_TASK REQUIREMENTS_.
Transcribe the listing below line for line, keeping every character as it appears, and leave the pictures out of your answer.
──────── RECORD EXTRACTS ────────
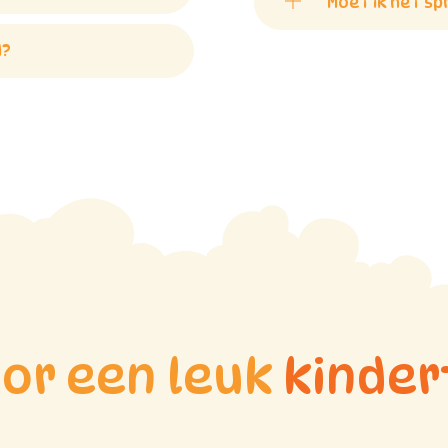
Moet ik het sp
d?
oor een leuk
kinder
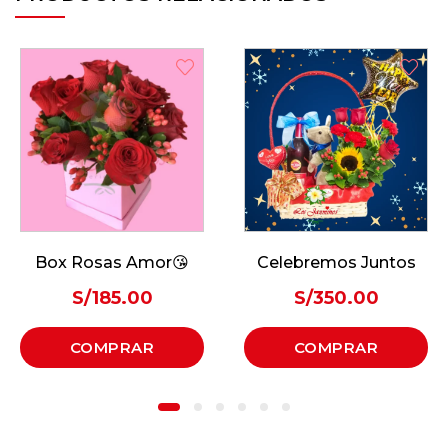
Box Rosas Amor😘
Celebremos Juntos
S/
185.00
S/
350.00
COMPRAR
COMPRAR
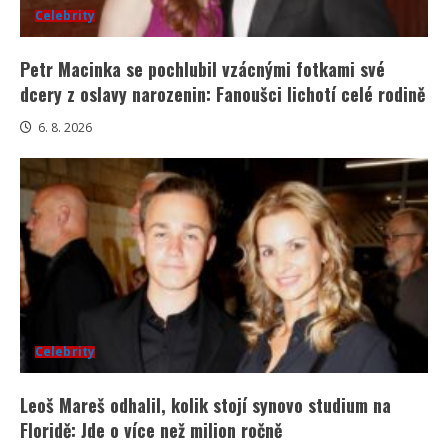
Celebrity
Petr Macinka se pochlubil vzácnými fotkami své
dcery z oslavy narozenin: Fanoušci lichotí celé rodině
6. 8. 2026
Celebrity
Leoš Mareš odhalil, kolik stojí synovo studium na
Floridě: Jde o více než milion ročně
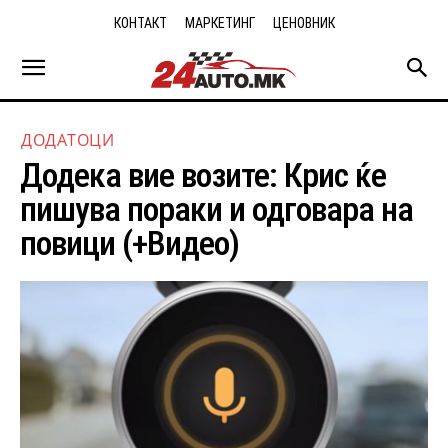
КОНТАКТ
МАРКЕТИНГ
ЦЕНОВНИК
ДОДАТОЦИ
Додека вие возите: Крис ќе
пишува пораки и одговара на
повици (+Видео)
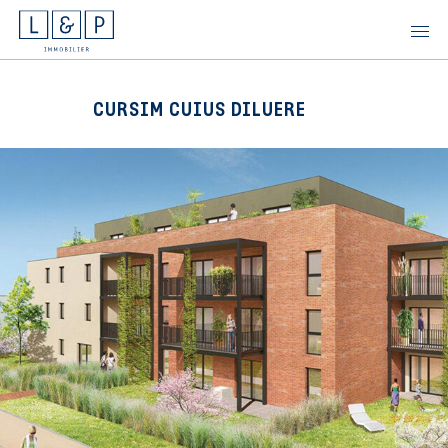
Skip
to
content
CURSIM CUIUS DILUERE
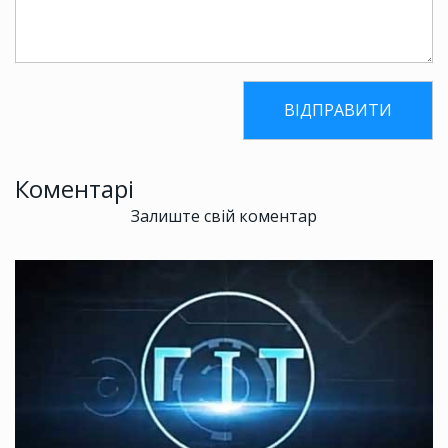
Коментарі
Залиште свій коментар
────────
_YOUR RESPONSE_.
Moet ik het sp
d?
oor een leuk
kinder
Box Rosas Amor😘
Celebremos Juntos
S/
185.00
S/
350.00
COMPRAR
COMPRAR
Celebrity
Petr Macinka se pochlubil vzácnými fotkami své
dcery z oslavy narozenin: Fanoušci lichotí celé rodině
6. 8. 2026
Celebrity
Leoš Mareš odhalil, kolik stojí synovo studium na
Floridě: Jde o více než milion ročně
КОНТАКТ
МАРКЕТИНГ
ЦЕНОВНИК
ДОДАТОЦИ
Додека вие возите: Крис ќе
пишува пораки и одговара на
повици (+Видео)
Skip
to
content
CURSIM CUIUS DILUERE
Коментарі
Залиште свій коментар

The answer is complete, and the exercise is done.